Article
The result of a JetStream run is always a (possibly empty) list of values, unless either the stream has been
configured to pick the last or the first value, or `Jetstream::pick_first()` or `Jetstream::pick_last()` have
been called. The semantics of picking or getting singular values have been intentionally designed so that
the least possible change is made with regard to calling of transforms and handling of intermediate values.
This also means that if your pipeline computes a million values of which you only need the first value which
doesn't depend on any other value in the result list, then `{ pick: 'first', }` is probably not the right
tool to do that because in order to get that single value, each transform will still be called a million
times. One should rather look for a cutoff point in the input early on and terminate processing as soon as
possible rather than burdening the pipeline with throwaway values.

#### JetStream: Selectors

**to be rewritten**

<!--
* cue < Q (see Shakespeare)
* pip
* blip (as in, a blip in the data)
* vee (for V as in value)
* dee (for D as in data)
 -->


* **`[—]`** When instantiating a pipeline (`new Jetstream()`), should be possible to register cues?
  Registered cues would then only be sent into transforms that are configured to listen to them (ex. `$ {
  first, }, ( d ) -> ...`). Signals can be sent by tranforms or the `Jetstream` API.

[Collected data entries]
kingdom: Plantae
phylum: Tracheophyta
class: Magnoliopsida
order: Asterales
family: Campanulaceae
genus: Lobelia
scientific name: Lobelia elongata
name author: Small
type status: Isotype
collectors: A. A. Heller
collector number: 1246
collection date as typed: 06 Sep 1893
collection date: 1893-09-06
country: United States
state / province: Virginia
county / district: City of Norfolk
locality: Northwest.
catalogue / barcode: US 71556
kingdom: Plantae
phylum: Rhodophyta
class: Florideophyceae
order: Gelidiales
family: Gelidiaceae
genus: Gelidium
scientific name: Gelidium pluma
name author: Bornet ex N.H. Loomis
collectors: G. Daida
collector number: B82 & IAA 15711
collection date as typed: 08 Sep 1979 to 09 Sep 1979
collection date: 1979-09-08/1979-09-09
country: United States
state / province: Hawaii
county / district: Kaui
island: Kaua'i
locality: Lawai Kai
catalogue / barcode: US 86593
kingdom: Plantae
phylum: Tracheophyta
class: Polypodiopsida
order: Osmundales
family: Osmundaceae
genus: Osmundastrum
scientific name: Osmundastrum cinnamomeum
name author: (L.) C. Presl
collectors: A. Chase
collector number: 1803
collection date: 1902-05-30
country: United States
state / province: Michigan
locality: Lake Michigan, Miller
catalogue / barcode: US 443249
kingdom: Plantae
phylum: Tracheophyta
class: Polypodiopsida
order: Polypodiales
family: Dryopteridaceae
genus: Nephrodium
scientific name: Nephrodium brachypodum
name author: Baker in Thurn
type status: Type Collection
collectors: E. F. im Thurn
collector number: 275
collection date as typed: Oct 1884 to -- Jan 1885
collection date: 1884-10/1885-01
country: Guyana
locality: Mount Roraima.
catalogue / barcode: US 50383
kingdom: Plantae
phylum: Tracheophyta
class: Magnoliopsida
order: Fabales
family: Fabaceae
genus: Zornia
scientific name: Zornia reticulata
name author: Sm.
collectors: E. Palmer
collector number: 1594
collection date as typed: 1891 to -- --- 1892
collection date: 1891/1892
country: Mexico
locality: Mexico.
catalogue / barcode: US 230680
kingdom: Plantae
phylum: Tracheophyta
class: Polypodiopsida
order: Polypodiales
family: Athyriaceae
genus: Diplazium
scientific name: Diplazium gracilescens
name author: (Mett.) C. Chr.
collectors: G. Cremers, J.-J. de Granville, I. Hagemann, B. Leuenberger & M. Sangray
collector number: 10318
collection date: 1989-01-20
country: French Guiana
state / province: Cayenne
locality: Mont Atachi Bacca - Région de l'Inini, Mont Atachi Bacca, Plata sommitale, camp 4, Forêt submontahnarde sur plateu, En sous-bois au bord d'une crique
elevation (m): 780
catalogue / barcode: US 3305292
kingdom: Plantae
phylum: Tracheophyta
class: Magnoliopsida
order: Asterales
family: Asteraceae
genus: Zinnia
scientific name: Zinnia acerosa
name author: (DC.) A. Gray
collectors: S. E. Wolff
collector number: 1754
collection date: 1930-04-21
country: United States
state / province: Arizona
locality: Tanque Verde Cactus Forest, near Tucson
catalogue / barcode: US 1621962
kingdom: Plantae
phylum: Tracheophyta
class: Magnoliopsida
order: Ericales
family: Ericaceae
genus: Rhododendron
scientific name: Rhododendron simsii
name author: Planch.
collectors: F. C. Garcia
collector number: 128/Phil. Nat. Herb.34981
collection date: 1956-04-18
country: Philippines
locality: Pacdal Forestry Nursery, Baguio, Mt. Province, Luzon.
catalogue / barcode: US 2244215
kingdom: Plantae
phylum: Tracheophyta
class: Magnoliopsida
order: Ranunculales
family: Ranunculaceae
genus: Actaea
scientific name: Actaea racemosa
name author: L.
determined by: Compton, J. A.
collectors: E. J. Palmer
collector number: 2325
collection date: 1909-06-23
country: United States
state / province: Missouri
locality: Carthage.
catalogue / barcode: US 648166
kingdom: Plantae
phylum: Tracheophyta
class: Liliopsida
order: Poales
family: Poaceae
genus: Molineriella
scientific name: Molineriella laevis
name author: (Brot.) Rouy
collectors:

Problems
[1] Rewrite the records from the line with "scientific name: Actaea racemosa" through the end of the records, swapping "locality" for "site" and leaving everything else unchanged.
[2] Finish out the next part of the JetStream documentation, picking up after its last sentence.

Answers to the tasks
[1]
scientific name: Actaea racemosa
name author: L.
determined by: Compton, J. A.
collectors: E. J. Palmer
collector number: 2325
collection date: 1909-06-23
country: United States
state / province: Missouri
site: Carthage.
catalogue / barcode: US 648166
kingdom: Plantae
phylum: Tracheophyta
class: Liliopsida
order: Poales
family: Poaceae
genus: Molineriella
scientific name: Molineriella laevis
name author: (Brot.) Rouy
collectors:

[2]
  * **`[—]`** problem with that: composing pipelines. Transforms rely on testing for `d is whatever_cue`
    which fails when a sub-pipeline has been built with a different private symbol
  * **`[—]`** maybe treat all symbols specially? Could match an `s1 = Symbol 'A'`, `s2 = Symbol 'A'` by
    demanding configuration of `$ { A, }, ( d ) -> ...` matching the string value of symbols
  * **`[—]`** 'Signals' are meta-data as opposed to 'common'/'business data'. As such cues should, in
    general, only be sent into those transforms that are built to digest them; ex. when you have a transform
    `( d ) -> d ** 2`, that transform will fail when anything but a number is sent into it. That's a Good
    Thing if the business data itself contained something else but numbers (now you know your pipeline was
    incorrectly constructed), but a Bad Thing if this happens because now the transform was called with a
    cue it didn't ask for and isn't prepared to deal with.
  * **`[—]`** hold open the possiblity to send arbitrary structured data as cues (meta data), not only
    `Symbol`s
  * **`[—]`** *The Past*: The way we've been dealing with cues is we had a few known ones like `first`,
    `before_last`, `last`, and so on; the user would declare them with the `$` (transform configurator)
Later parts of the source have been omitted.